## WHAT TO DO
Please copy each line of the listing that includes the string "right".

** Opening TASK INPUTS block **

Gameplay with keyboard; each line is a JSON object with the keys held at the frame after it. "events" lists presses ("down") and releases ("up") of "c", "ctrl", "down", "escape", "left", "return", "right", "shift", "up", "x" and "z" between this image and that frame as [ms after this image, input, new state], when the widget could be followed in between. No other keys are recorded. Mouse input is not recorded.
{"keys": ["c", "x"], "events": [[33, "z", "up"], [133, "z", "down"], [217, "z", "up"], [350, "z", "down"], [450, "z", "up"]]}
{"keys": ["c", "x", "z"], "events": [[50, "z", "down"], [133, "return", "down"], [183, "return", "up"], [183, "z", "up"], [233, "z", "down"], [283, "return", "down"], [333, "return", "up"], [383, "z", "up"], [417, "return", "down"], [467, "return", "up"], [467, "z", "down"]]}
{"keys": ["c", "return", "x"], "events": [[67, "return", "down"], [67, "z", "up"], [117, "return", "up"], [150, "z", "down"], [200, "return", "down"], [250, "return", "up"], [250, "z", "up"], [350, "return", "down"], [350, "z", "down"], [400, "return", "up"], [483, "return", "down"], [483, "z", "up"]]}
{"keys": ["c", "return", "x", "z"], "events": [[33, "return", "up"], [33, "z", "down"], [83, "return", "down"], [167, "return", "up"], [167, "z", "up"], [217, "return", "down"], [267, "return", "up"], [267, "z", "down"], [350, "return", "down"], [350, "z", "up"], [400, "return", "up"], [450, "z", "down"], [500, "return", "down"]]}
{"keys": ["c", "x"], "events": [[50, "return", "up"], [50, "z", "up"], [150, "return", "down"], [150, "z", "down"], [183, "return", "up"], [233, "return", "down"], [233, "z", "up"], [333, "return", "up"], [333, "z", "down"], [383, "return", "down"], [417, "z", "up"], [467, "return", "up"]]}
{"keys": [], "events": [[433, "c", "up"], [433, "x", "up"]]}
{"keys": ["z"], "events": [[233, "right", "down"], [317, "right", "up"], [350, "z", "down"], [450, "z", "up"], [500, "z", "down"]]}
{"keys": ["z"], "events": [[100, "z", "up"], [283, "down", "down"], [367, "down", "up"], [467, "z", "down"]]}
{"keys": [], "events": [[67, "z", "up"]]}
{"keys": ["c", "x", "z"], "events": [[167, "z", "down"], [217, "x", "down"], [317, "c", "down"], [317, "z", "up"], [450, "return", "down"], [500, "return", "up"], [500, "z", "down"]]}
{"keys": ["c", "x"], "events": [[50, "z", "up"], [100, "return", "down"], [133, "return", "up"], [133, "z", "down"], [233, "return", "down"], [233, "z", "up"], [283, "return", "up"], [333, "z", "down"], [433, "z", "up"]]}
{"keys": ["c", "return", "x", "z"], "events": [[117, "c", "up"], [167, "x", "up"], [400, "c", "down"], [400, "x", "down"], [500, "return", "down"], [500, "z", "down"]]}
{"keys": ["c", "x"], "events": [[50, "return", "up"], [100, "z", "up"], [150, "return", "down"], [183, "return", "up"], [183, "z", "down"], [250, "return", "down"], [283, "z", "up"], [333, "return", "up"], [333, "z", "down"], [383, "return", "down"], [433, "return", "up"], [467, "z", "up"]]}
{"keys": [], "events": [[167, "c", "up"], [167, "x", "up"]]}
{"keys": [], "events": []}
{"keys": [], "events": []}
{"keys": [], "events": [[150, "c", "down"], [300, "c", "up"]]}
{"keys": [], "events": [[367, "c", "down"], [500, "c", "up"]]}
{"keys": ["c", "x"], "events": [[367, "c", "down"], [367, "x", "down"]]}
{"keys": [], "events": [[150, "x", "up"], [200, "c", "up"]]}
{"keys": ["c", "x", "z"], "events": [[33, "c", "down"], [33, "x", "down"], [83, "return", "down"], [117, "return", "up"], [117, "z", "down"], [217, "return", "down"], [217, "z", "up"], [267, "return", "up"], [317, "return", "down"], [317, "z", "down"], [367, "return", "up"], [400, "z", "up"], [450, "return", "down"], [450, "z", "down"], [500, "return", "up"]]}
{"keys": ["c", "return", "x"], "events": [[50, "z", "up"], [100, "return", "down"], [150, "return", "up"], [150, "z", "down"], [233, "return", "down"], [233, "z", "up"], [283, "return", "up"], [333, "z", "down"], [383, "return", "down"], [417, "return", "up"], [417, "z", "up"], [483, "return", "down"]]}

** Closing TASK INPUTS block **

## RESULT OF THIS EXERCISE
Gameplay with keyboard; each line is a JSON object with the keys held at the frame after it. "events" lists presses ("down") and releases ("up") of "c", "ctrl", "down", "escape", "left", "return", "right", "shift", "up", "x" and "z" between this image and that frame as [ms after this image, input, new state], when the widget could be followed in between. No other keys are recorded. Mouse input is not recorded.
{"keys": ["z"], "events": [[233, "right", "down"], [317, "right", "up"], [350, "z", "down"], [450, "z", "up"], [500, "z", "down"]]}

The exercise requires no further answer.